Root Cause Found: The order processing loop updates inventory rows in the order they appear in the customer's shopping cart. When two customers order the same two items but in different cart order, the inventory updates happen in opposite order, creating the deadlock condition.

During flash sales, thousands of customers order the same popular items simultaneously, dramatically increasing the probability of this deadlock pattern.

The Fix

Option 1: Sort Items Before Processing (Chosen)

public void processOrder(Order order) {
    // Sort items by SKU to ensure consistent lock ordering
    List<OrderItem> sortedItems = order.getItems().stream()
        .sorted(Comparator.comparing(OrderItem::getSkuId))
        .collect(Collectors.toList());

    for (OrderItem item : sortedItems) {
        jdbcTemplate.update(
            "UPDATE inventory SET qty_available = qty_available - ? " +
            "WHERE sku_id = ? AND qty_available >= ?",
            item.getQuantity(), item.getSkuId(), item.getQuantity()
        );
    }
    // ... rest of order processing
}

By sorting items by SKU before processing, every transaction that needs to update SKUs 12345 and 67890 will always update 12345 first, then 67890. The circular wait condition is eliminated.

Option 2: Batch Update with Single Statement (Considered but rejected)

UPDATE inventory
SET qty_available = qty_available - CASE sku_id
    WHEN 12345 THEN 2
    WHEN 67890 THEN 1
    END
WHERE sku_id IN (12345, 67890)
  AND qty_available >= CASE sku_id
    WHEN 12345 THEN 2
    WHEN 67890 THEN 1
    END;

This was rejected because DB2 does not guarantee the order of row updates within a single statement, and the CASE-based validation logic was considered too fragile for production.

Option 3: Retry Logic Enhancement (Supplementary)

Regardless of the primary fix, the retry logic was enhanced:

@Retryable(value = DeadlockException.class, maxAttempts = 3,
           backoff = @Backoff(delay = 100, multiplier = 2))

→ **Problem 1**
In the source passage, what are the order items sorted by before the inventory updates are run?
→ **Problem 2**
Rename "DB2" to "the database engine" in the part of the source passage that opens with the words containing "This was rejected" and closes with "fragile for production.", and give that part again.
The rows that come after this point are separate material and are not part of the source passage.

→ **Data**
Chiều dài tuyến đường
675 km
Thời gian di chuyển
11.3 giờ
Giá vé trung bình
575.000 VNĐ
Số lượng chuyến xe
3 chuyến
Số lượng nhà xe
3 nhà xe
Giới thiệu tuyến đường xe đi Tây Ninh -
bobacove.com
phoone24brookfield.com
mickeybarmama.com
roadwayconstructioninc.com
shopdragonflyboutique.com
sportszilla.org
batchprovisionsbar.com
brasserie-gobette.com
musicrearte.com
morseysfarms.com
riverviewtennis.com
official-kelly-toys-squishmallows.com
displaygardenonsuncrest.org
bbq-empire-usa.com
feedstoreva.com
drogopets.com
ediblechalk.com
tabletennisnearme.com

→ **Result 1**
They are sorted by SKU.

→ **Result 2**
This was rejected because the database engine does not guarantee the order of row updates within a single statement, and the CASE-based validation logic was considered too fragile for production.